__THE TASK__. Looking at the listing below, retype exactly the lines starting at the one containing "index mcp: (188, 937)" and ending at the one containing "pinky mcp: (428, 925)", both included, and nothing else.

__SUPPLIED RECORDS__.
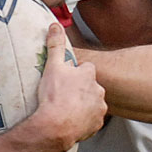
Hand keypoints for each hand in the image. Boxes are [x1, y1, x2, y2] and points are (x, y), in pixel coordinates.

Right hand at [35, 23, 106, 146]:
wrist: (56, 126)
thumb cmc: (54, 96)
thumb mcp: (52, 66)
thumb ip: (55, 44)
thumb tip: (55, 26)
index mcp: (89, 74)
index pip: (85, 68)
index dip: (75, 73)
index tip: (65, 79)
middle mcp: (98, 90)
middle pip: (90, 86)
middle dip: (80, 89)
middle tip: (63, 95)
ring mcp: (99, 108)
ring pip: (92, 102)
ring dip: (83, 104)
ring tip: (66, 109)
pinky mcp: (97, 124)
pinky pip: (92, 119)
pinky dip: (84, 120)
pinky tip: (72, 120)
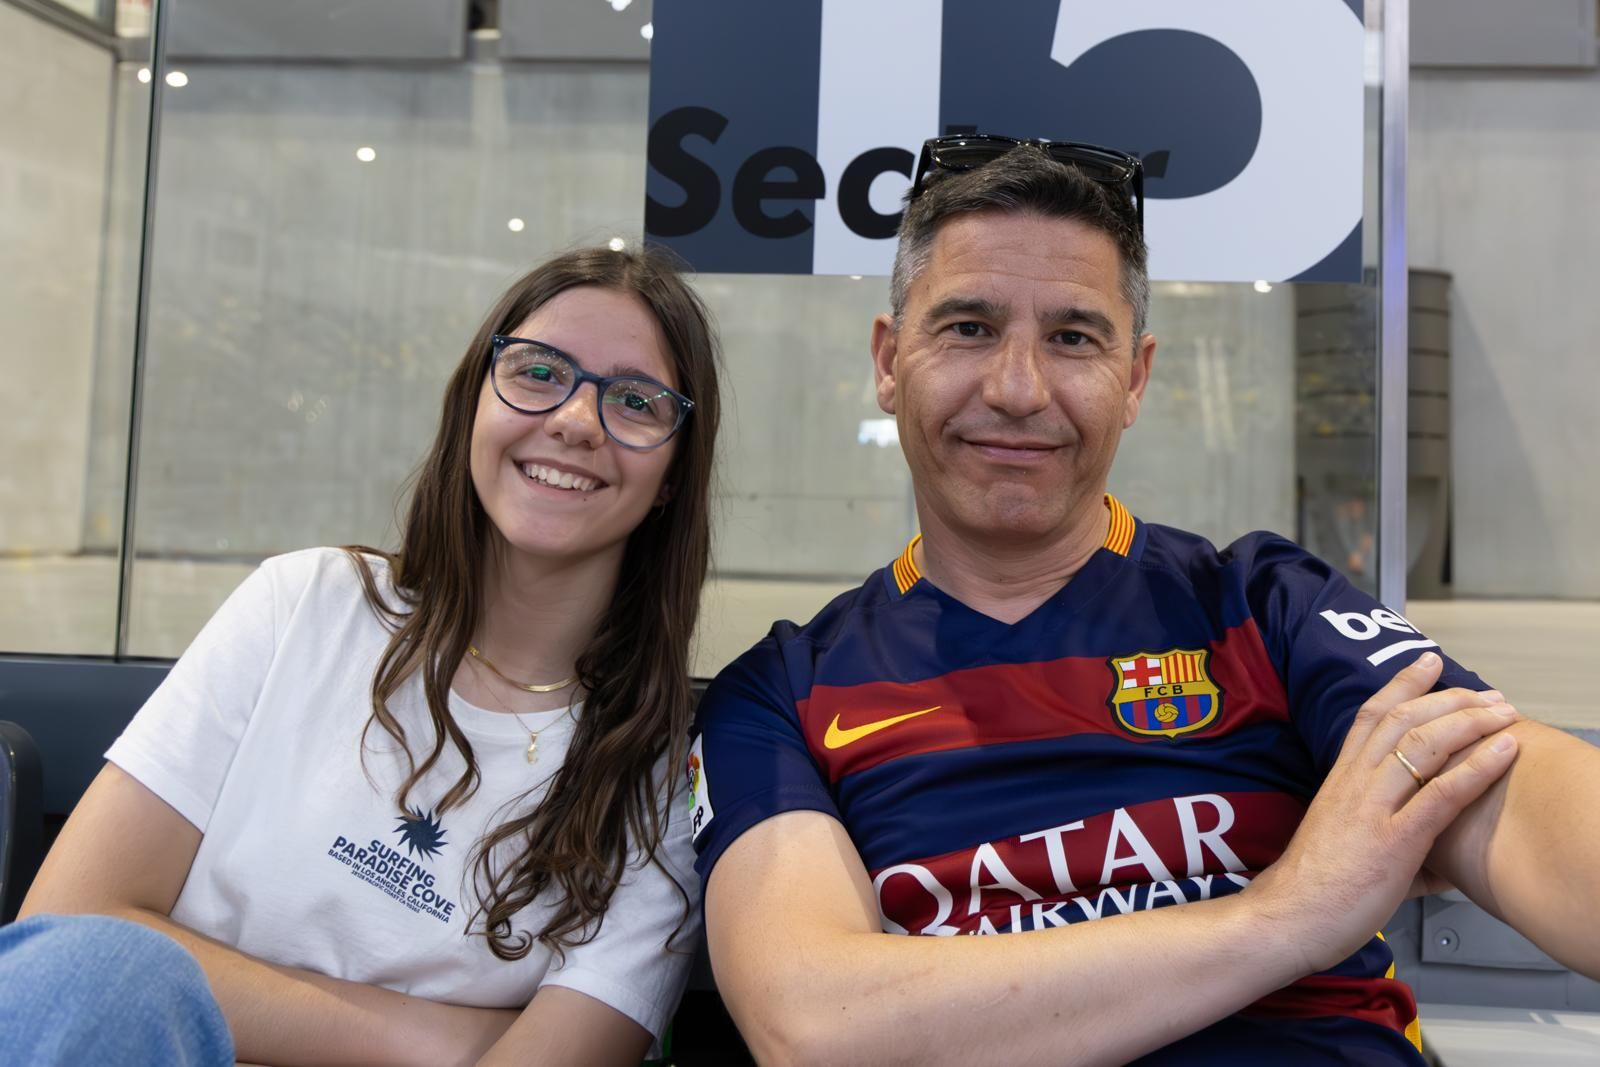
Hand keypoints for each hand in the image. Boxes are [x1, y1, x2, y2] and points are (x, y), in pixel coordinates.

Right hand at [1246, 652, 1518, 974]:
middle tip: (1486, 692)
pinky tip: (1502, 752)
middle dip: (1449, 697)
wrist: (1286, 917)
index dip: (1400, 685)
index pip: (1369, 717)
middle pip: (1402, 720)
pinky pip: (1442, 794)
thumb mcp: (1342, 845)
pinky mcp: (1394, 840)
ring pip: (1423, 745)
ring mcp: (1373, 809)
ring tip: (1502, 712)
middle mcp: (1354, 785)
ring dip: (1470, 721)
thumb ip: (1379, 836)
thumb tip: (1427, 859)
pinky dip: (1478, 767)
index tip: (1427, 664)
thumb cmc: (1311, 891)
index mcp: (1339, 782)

---

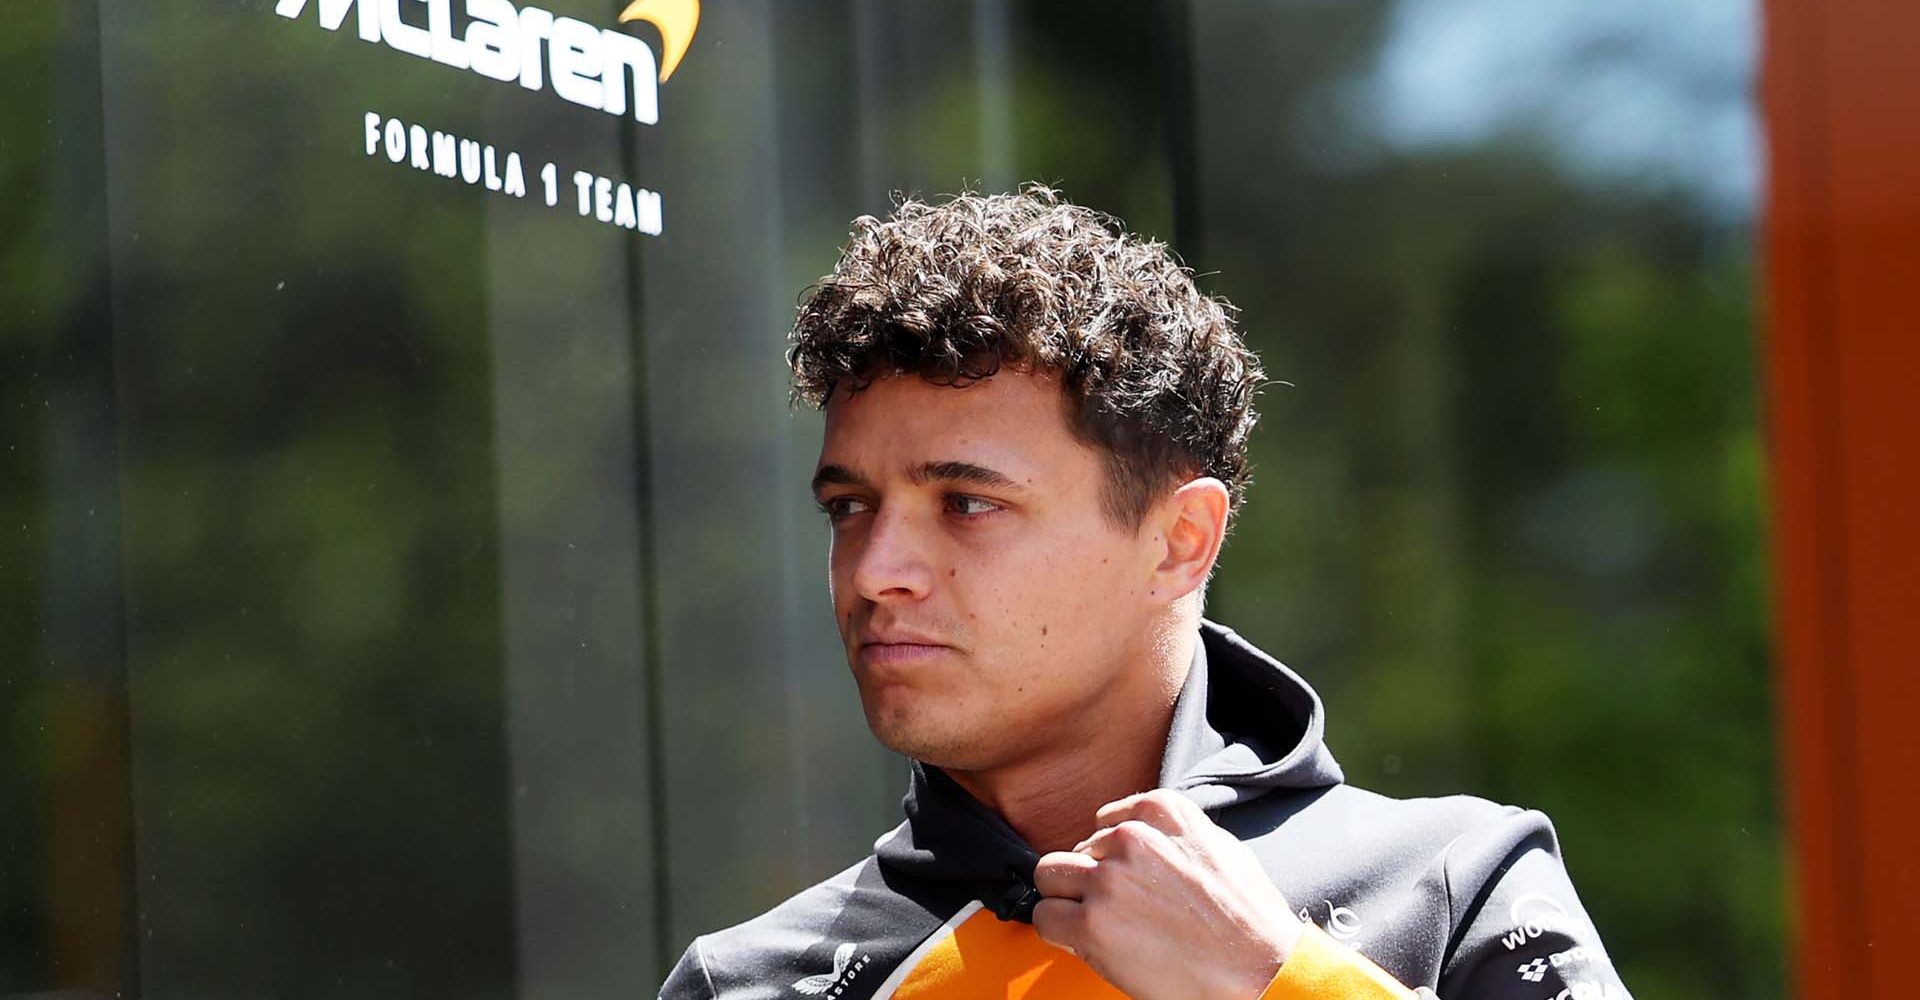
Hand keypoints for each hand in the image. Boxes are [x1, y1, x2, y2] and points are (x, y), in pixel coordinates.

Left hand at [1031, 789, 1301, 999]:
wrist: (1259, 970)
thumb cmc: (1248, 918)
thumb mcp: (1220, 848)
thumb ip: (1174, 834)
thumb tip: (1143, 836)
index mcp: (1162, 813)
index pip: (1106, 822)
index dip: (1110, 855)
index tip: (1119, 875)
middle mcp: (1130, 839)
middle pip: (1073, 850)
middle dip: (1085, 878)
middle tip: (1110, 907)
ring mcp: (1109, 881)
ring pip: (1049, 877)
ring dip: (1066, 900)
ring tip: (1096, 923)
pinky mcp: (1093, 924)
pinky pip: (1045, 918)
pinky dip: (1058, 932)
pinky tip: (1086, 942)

* * *

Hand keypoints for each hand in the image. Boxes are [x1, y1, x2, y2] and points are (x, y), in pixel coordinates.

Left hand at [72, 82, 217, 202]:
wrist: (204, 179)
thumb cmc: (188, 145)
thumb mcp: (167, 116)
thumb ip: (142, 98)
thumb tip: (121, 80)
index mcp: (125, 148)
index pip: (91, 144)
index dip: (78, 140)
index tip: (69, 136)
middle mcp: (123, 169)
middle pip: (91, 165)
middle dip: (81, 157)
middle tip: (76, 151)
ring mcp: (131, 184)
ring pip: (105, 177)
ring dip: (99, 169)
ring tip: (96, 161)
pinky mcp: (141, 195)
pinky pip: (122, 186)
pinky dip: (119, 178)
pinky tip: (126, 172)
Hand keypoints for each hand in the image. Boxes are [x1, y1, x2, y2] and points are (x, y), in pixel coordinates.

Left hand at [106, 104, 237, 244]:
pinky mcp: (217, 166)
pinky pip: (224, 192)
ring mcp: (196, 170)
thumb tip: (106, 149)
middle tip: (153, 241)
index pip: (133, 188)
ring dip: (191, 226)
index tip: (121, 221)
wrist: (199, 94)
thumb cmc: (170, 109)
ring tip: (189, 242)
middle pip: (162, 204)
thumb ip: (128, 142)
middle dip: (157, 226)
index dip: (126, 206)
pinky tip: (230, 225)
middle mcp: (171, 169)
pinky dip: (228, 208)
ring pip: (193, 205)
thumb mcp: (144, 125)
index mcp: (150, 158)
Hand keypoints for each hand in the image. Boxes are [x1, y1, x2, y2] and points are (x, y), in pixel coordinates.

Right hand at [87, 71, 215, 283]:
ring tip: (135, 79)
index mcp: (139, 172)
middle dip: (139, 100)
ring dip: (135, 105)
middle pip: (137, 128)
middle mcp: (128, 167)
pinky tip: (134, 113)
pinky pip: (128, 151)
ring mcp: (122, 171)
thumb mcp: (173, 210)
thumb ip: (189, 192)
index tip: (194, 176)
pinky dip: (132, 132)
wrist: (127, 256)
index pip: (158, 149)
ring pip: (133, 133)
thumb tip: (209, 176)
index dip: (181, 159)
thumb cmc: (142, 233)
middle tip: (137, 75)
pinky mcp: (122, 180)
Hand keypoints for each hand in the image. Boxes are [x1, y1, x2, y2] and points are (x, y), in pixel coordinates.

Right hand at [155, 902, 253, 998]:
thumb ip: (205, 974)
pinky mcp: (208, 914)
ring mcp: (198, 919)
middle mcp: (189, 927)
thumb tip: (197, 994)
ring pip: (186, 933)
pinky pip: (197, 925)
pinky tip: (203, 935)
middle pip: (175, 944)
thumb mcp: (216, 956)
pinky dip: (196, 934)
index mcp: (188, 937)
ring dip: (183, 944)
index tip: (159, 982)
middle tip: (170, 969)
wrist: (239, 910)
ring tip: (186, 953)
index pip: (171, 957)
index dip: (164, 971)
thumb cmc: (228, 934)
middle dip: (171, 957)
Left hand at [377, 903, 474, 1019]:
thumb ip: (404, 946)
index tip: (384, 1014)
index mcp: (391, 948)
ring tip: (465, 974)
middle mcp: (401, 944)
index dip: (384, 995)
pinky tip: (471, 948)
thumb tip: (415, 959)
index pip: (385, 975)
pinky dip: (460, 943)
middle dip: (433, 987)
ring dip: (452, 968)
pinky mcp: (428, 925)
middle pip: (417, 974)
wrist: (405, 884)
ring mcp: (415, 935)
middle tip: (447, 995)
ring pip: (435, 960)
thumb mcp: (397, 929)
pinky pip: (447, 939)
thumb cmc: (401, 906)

__SOLUTION__.
index mcp: (188, 937)
ring dip: (183, 944)
index tip: (159, 982)
middle tip: (170, 969)
wrist: (239, 910)
ring tip: (186, 953)
index pip: (171, 957)
index dip: (164, 971)
thumb cmc: (228, 934)
middle dip: (171, 957)
Left hand at [377, 903, 474, 1019]:
thumb ip: (404, 946)
index tip: (384, 1014)
index mcp: (391, 948)
ring tip: (465, 974)
middle mcp: (401, 944)
index dip: (384, 995)
pinky tip: (471, 948)
thumb tip: (415, 959)
index pip: (385, 975)
pinky dip: (460, 943)
middle dip: (433, 987)
ring dip: (452, 968)
pinky mcp: (428, 925)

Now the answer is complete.